Super Micro Computer, Inc. Announces 4th Quarter 2012 Financial Results

August 7, 2012

SAN JOSE, Calif.--(BUSINESS WIRE)-- Super Micro Computer, Inc. (NASDAQ:SMCI), a leader in application optimized, high performance server solutions, today announced fourth quarter and full-year financial results for the fiscal year ended June 30, 2012.

Fiscal 4th Quarter Highlights

  • Quarterly net sales of $275.9 million, up 14.9% from the third quarter of fiscal year 2012 and up 6.0% from the same quarter of last year.
  • Net income of $5.5 million, down 22.1% from the third quarter of fiscal year 2012 and down 48.7% from the same quarter of last year.
  • Gross margin of 15.4%, down from 17.0% in the third quarter of fiscal year 2012 and consistent with the same quarter of last year.
  • Server Solutions accounted for 44.6% of net sales compared with 48.5% in the third quarter of fiscal year 2012 and 40.4% in the same quarter of last year.

Net sales for the fourth quarter ended June 30, 2012 totaled $275.9 million, up 14.9% from $240.2 million in the third quarter of fiscal year 2012. No customer accounted for more than 10% of net sales during the quarter ended June 30, 2012.

Net income for the fourth quarter of fiscal year 2012 was $5.5 million or $0.12 per diluted share, a decrease of 48.7% from the net income of $10.7 million, or $0.24 per diluted share in the same period a year ago. Included in net income for the quarter is $2.8 million of stock-based compensation expense (pre-tax). Excluding this item and the related tax effect, non-GAAP net income for the fourth quarter was $8.1 million, or $0.18 per diluted share, compared to non-GAAP net income of $13.0 million, or $0.29 per diluted share, in the same quarter of the prior year. On a sequential basis, non-GAAP net income decreased from the third quarter of fiscal year 2012 by $0.7 million or $0.01 per diluted share.

Gross margin for the fourth quarter and the same period a year ago was both 15.4%. Non-GAAP gross margin for the fourth quarter and the same period a year ago was both 15.5%. Non-GAAP gross margin was 17.0% for the third quarter of fiscal year 2012.

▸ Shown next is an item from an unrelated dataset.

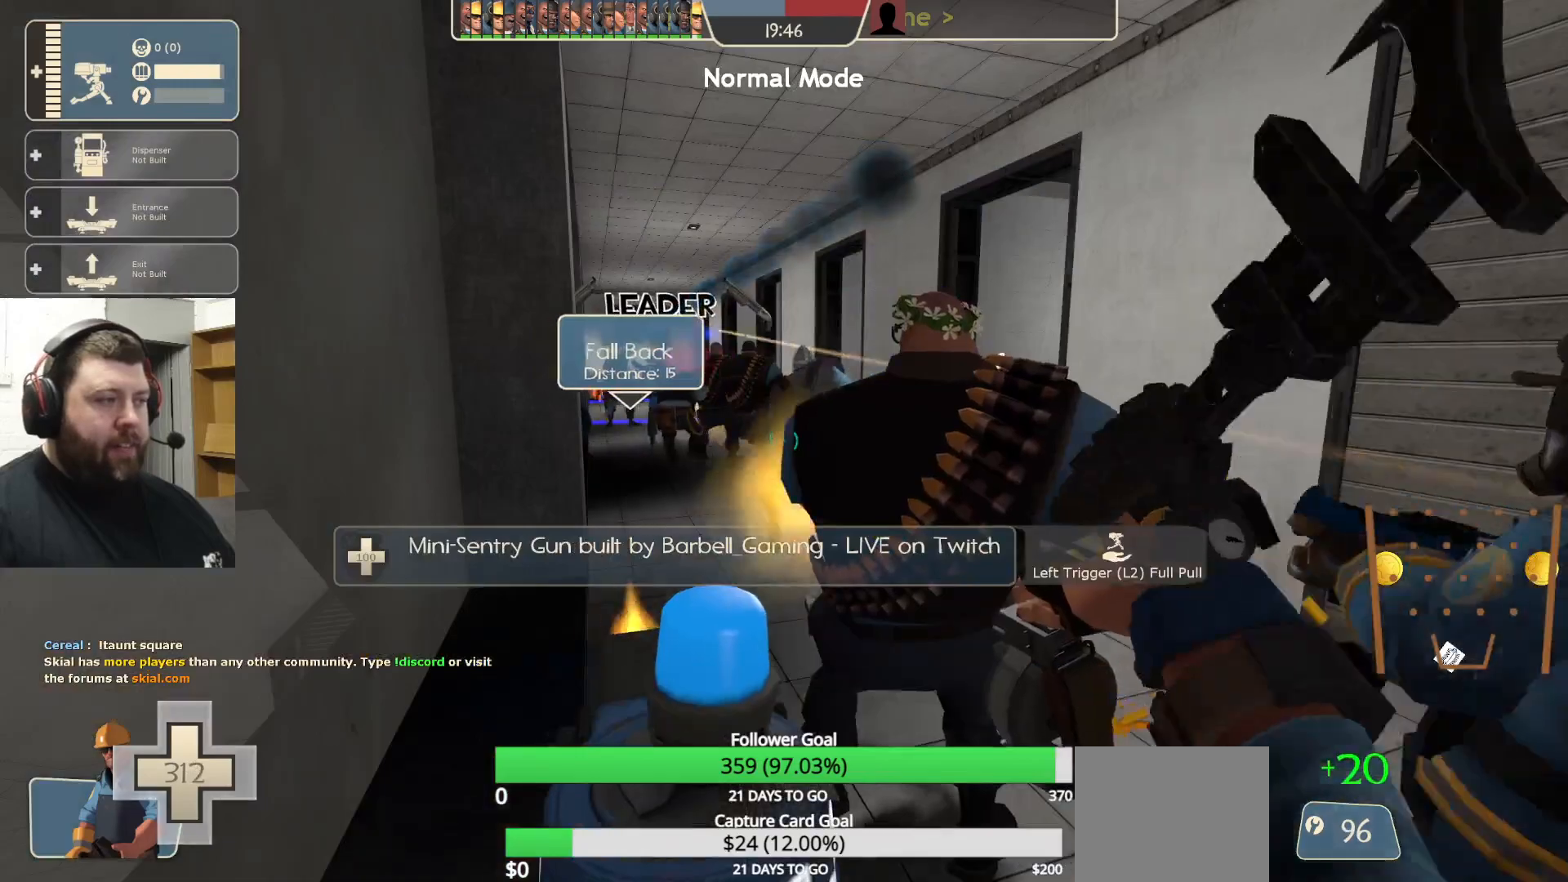
{"buttons": ["R2"], "left_stick": "center", "right_stick": "center", "events": [[50, "R1", "down"], [467, "R1", "up"]]}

The Company's cash and cash equivalents and short and long term investments at June 30, 2012 were $83.8 million compared to $75.2 million at June 30, 2011. Free cash flow for the year ended June 30, 2012 was ($5.5) million primarily due to an increase in inventory relating to the Sandy Bridge processors launched by Intel in the third quarter of fiscal year 2012 and investments in property for our expansion overseas.

Fiscal Year 2012 Summary

Net sales for the fiscal year ended June 30, 2012 were $1.0 billion, up 7.6% from $942.6 million for the fiscal year ended June 30, 2011. Net income for fiscal year 2012 decreased to $29.9 million, or $0.67 per diluted share, a decrease of 25.8% from $40.2 million, or $0.93 per diluted share, for fiscal year 2011. Excluding $10.3 million of stock based-compensation expense and the related tax effect, non-GAAP net income for the fiscal year 2012 was $38.6 million or $0.86 per diluted share, a decrease of 19.2% compared to $47.7 million or $1.10 per diluted share for fiscal year 2011.

Business Outlook & Management Commentary

The Company expects net sales of $270 million to $290 million for the first quarter of fiscal year 2013 ending September 30, 2012. The Company expects non-GAAP earnings per diluted share of approximately $0.18 to $0.24 for the first quarter.

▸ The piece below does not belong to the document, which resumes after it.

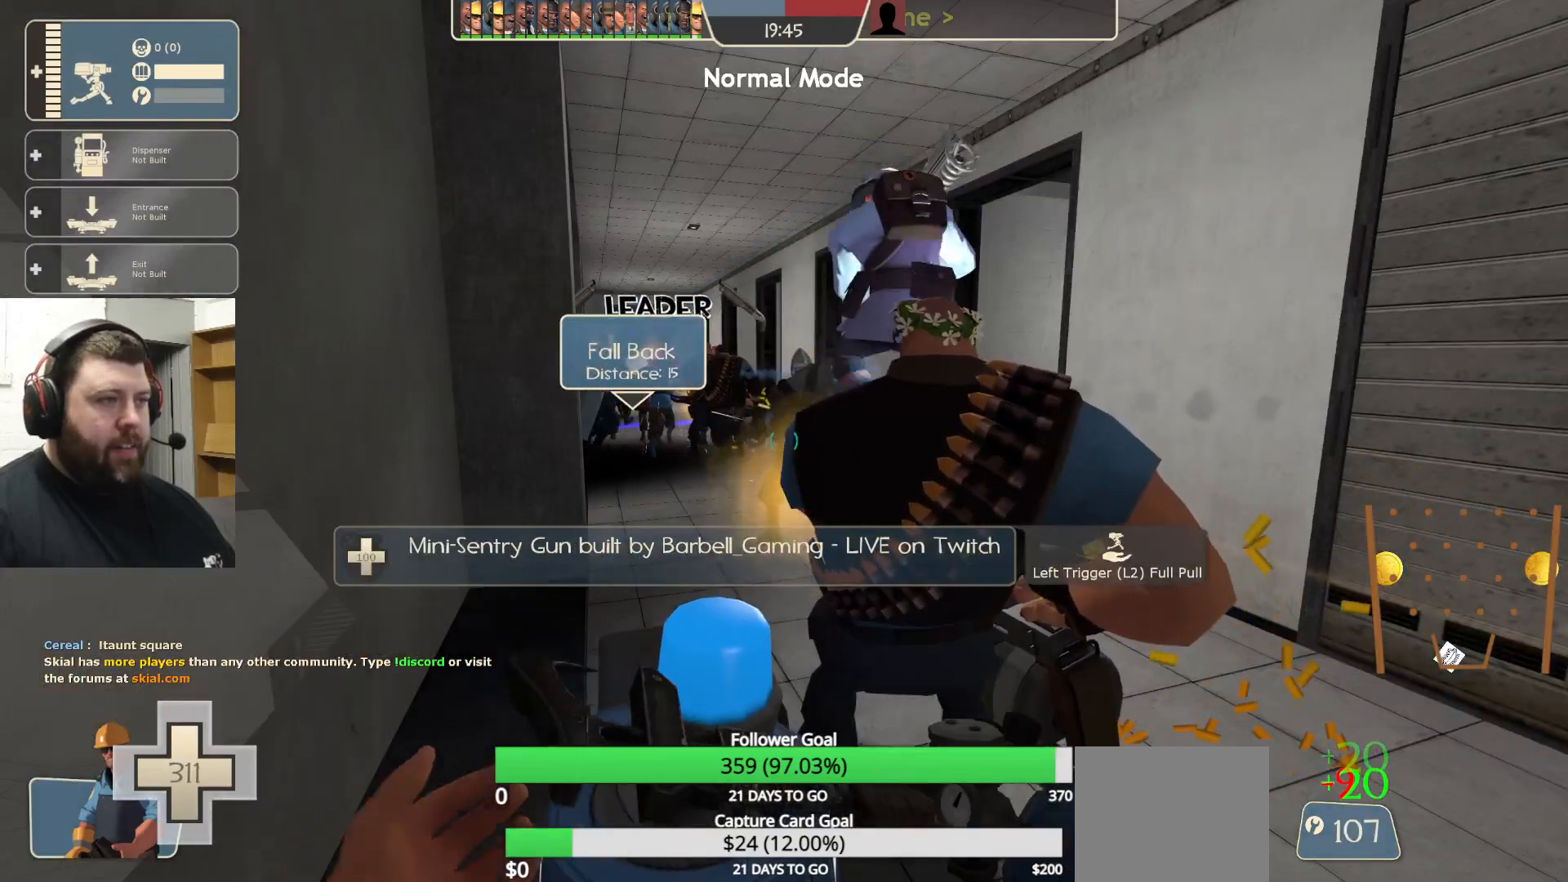
{"buttons": [], "left_stick": "center", "right_stick": "center", "events": [[233, "R2", "up"], [233, "right_stick", "right"], [450, "right_stick", "center"]]}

"We are pleased that we finished this challenging year with record high revenue for the June quarter and for the full fiscal year. Margins this quarter were impacted by the big price drop of some key components and in particular hard drives as well as higher expenses for R&D and promotions related to new product introductions," said Charles Liang, CEO of Supermicro. "As we enter fiscal 2013 we are much better positioned for growth than ever, although we remain concerned regarding the overall economic environment. With a strong global presence and production capacity ramping in our Taiwan facility combined with our industry leading Sandy Bridge platforms including server, networking , storage and compete rack solutions, we are prepared not only to meet customer demand from the IT upgrade cycle but also to gain more market share. In addition, our unique new Fat Twin architecture promises to further differentiate our brand as the leading technology innovator in the server industry today."

It is currently expected that the outlook will not be updated until the Company's next quarterly earnings announcement, notwithstanding subsequent developments. However, the Company may update the outlook or any portion thereof at any time. Such updates will take place only by way of a news release or other broadly disseminated disclosure available to all interested parties in accordance with Regulation FD.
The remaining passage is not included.